::: LESETEXT :::

NEOS wollen nach Abschiebungen Länder und Gemeinden verpflichtend einbinden

Stephanie Krisper: „Die Abschiebung ist unvernünftig, widerspricht dem Kindeswohl und ist insbesondere in Zeiten einer Pandemie zynisch.“​

Wien (OTS) - Nach den gestrigen Abschiebungen zweier Mädchen und ihrer Mutter fordert NEOS-Asylsprecherin Stephanie Krisper, dass künftig lokale Behörden bei Abschiebungen verpflichtend eingebunden werden müssen. Insbesondere die Voraussetzung für humanitäres Bleiberecht müsse in Abstimmung mit den Gemeinden passieren. „Gerade der aktuelle Fall zeigt, dass die lokalen Behörden hier wohl besser abschätzen können, wann humanitäres Bleiberecht gewährt werden soll. Es geht um bestens integrierte Kinder und ihre Eltern – fünf- und zwölfjährige Mädchen, die in Österreich geboren worden sind, Kinder, die in dritten Klassen eines Gymnasiums sitzen und fließend Deutsch sprechen oder eine HTL besuchen und davon träumen, Informatikerin zu werden. Die Abschiebung ist unvernünftig, widerspricht dem Kindeswohl und ist insbesondere in Zeiten einer Pandemie zynisch.“

Das Recht sei auf Seiten der Familien, so Krisper. Es mangle an dem korrekten Vollzug. „Diese Familien haben sich integriert und sind zu einer Bereicherung für unser Land geworden. Ihre Freunde und ihr Umfeld verstehen die Welt nicht mehr. Wo soll hier das öffentliche Interesse an einer Abschiebung überwiegen? Vielmehr ist diese Abschiebung, unter Beachtung des verfassungsrechtlich verankerten Kindeswohls, nicht verhältnismäßig und daher unzulässig.“ Innenminister Nehammer habe zugesagt, sich die Fälle anzusehen. „Er hätte die Abschiebung per Weisung stoppen können und müssen. Das hat auch Innenminister Peschorn bei Härtefällen getan“, erinnert Krisper an Fälle in dessen Amtszeit. „Dass Innenminister Nehammer unterlässt, in Kenntnis eines Falles im Rahmen des Rechtsstaates das Kindeswohl zu berücksichtigen und noch ruhig schlafen kann, ist unfassbar.“

Krisper war es gestern Nacht wichtig, vor dem Familienabschiebezentrum Zinnergasse zu sein, um dem wartenden Vater zur Seite zu stehen. Krisper sieht die darauffolgende Eskalation kritisch. „Es geht um die Rechte der zwei Mädchen und anderer Kinder, die von der Abschiebung betroffen waren. Eine derartige Dynamik hilft weder den beiden Mädchen noch den anderen Kindern, die stundenlang im Auto saßen.“ Nach all den Härtefällen mit betroffenen Kindern, müsse endlich garantiert werden, dass das Kindeswohl ausreichend berücksichtigt wird. Daher die Forderung, die Länder und Gemeinden verpflichtend einzubinden.

:::

Schreiben Sie aus dem Lesetext die Stelle heraus, die bei „Krisper war es“ beginnt und bei „Gemeinden verpflichtend einzubinden.“ endet.

::: DATEN ZUR ÜBERPRÜFUNG :::

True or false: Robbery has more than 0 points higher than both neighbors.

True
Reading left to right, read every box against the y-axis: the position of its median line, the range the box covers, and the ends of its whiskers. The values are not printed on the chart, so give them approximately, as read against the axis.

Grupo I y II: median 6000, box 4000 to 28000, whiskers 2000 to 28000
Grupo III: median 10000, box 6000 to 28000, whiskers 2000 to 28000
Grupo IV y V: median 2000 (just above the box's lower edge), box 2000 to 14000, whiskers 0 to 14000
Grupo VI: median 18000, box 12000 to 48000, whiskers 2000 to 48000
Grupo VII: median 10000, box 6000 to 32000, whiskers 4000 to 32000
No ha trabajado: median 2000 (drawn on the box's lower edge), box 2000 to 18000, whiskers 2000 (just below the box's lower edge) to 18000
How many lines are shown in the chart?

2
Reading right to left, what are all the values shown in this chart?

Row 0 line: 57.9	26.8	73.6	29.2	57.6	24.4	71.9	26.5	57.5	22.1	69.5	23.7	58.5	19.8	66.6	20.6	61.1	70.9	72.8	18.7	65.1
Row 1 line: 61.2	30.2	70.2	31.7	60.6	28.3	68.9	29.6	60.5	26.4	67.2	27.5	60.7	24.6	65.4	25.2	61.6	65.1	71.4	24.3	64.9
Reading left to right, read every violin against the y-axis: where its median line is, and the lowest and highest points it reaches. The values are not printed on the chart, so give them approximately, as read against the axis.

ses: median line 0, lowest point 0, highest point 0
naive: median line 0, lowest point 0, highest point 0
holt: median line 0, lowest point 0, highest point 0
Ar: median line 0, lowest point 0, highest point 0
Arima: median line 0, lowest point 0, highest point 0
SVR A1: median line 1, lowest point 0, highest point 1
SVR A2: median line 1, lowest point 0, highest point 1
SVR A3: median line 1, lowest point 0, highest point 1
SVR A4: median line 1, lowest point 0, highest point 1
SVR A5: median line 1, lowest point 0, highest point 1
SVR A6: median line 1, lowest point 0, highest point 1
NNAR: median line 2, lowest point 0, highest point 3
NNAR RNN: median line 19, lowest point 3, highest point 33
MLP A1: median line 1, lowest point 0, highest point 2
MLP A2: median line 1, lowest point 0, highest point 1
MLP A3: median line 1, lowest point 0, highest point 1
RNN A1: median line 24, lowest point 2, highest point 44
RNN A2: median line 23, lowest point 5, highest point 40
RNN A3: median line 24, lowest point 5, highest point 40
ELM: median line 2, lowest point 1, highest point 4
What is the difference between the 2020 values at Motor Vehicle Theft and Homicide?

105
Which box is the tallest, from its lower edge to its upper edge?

:::

▸ LÖSUNG
Krisper war es gestern Nacht wichtig, vor dem Familienabschiebezentrum Zinnergasse zu sein, um dem wartenden Vater zur Seite zu stehen. Krisper sieht die darauffolgende Eskalation kritisch. „Es geht um die Rechte der zwei Mädchen und anderer Kinder, die von der Abschiebung betroffen waren. Eine derartige Dynamik hilft weder den beiden Mädchen noch den anderen Kindern, die stundenlang im Auto saßen.“ Nach all den Härtefällen mit betroffenen Kindern, müsse endlich garantiert werden, dass das Kindeswohl ausreichend berücksichtigt wird. Daher die Forderung, die Länder und Gemeinden verpflichtend einzubinden.